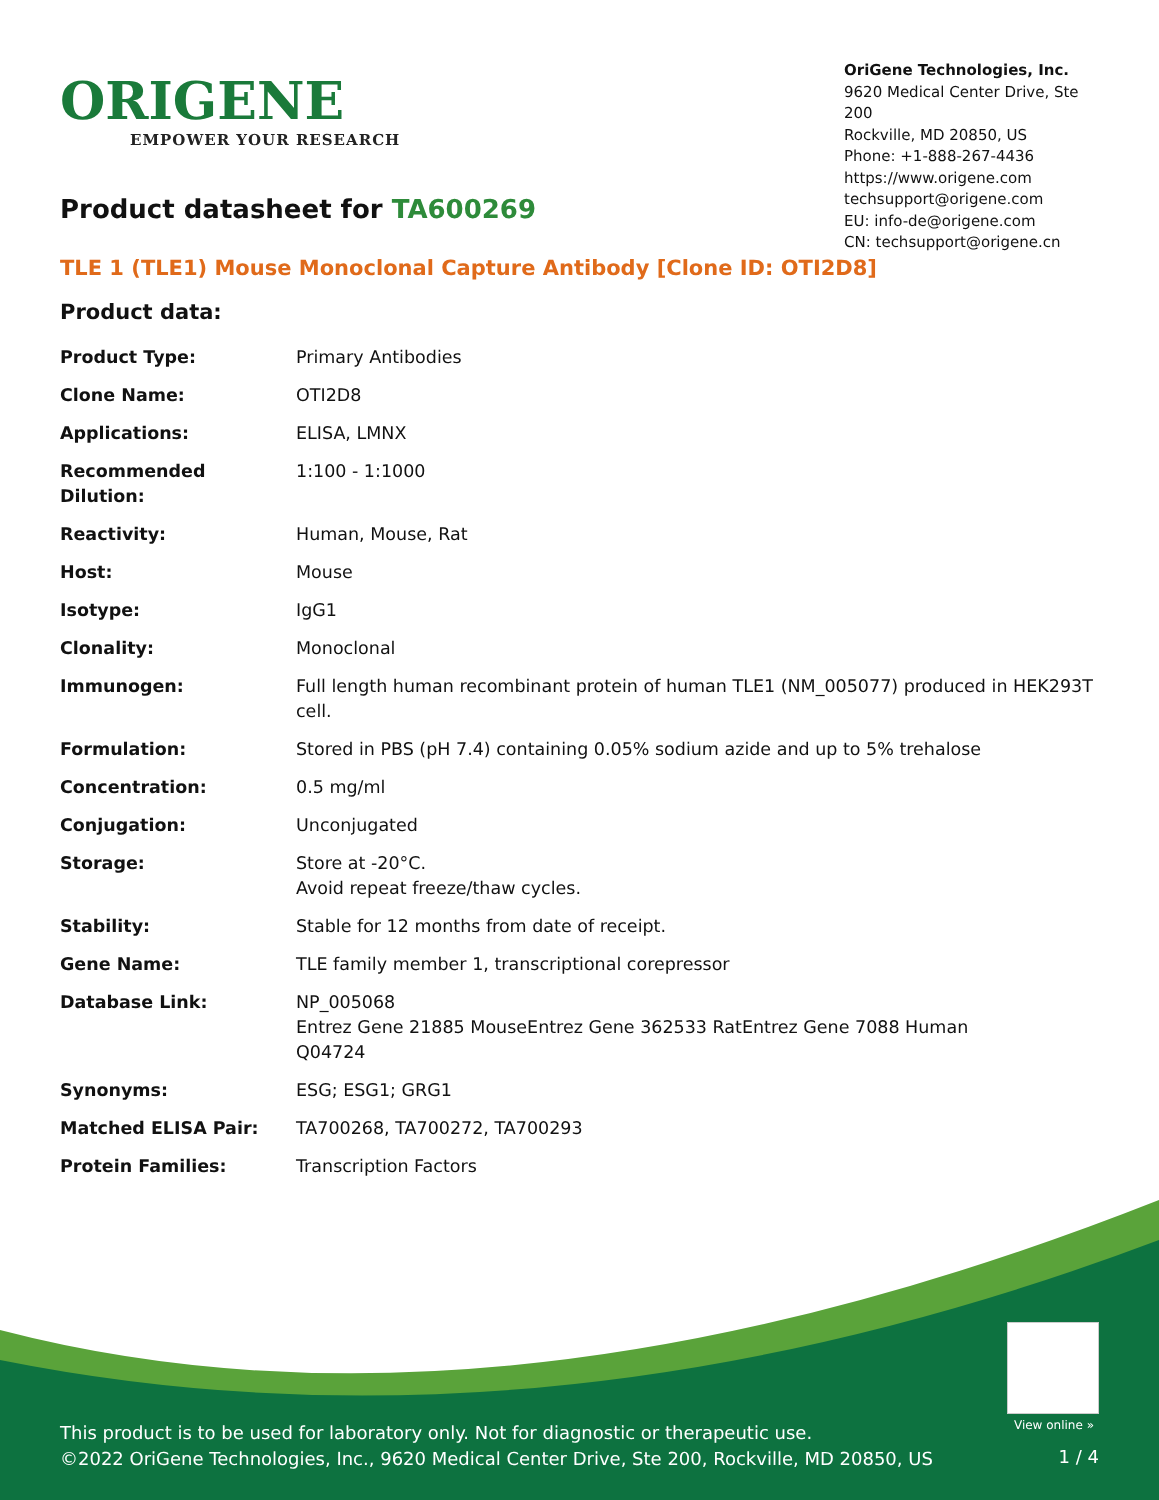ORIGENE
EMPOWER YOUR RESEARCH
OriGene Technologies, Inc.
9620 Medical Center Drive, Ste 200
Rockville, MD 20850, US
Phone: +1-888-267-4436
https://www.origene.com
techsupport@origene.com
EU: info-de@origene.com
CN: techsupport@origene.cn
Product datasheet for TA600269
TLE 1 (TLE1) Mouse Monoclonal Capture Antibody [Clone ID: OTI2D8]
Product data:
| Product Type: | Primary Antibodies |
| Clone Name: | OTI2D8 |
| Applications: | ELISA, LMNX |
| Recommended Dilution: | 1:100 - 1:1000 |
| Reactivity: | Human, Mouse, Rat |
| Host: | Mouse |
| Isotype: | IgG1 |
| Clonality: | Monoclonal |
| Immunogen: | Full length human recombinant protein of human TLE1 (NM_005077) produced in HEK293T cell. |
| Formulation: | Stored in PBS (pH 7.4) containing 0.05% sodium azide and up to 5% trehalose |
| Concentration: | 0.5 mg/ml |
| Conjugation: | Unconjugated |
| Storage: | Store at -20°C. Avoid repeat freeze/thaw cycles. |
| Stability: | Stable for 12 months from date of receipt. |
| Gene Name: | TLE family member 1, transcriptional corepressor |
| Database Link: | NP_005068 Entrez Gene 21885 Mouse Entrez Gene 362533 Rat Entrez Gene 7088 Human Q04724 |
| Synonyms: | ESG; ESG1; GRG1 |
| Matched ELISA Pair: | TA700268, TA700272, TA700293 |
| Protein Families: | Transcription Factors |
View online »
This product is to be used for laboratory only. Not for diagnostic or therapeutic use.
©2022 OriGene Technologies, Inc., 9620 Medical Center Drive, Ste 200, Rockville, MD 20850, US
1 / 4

----

Word for word, repeat the lines that begin at the one with "https://www.origene.com" and continue to the end of the listing above.

§ **RESULT OF THE EXERCISE**:
https://www.origene.com
techsupport@origene.com
EU: info-de@origene.com
CN: techsupport@origene.cn
Product datasheet for TA600269
TLE 1 (TLE1) Mouse Monoclonal Capture Antibody [Clone ID: OTI2D8]
Product data:
| Product Type: | Primary Antibodies |
| Clone Name: | OTI2D8 |
| Applications: | ELISA, LMNX |
| Recommended Dilution: | 1:100 - 1:1000 |
| Reactivity: | Human, Mouse, Rat |
| Host: | Mouse |
| Isotype: | IgG1 |
| Clonality: | Monoclonal |
| Immunogen: | Full length human recombinant protein of human TLE1 (NM_005077) produced in HEK293T cell. |
| Formulation: | Stored in PBS (pH 7.4) containing 0.05% sodium azide and up to 5% trehalose |
| Concentration: | 0.5 mg/ml |
| Conjugation: | Unconjugated |
| Storage: | Store at -20°C. Avoid repeat freeze/thaw cycles. |
| Stability: | Stable for 12 months from date of receipt. |
| Gene Name: | TLE family member 1, transcriptional corepressor |
| Database Link: | NP_005068 Entrez Gene 21885 Mouse Entrez Gene 362533 Rat Entrez Gene 7088 Human Q04724 |
| Synonyms: | ESG; ESG1; GRG1 |
| Matched ELISA Pair: | TA700268, TA700272, TA700293 |
| Protein Families: | Transcription Factors |
View online »
This product is to be used for laboratory only. Not for diagnostic or therapeutic use.
©2022 OriGene Technologies, Inc., 9620 Medical Center Drive, Ste 200, Rockville, MD 20850, US
1 / 4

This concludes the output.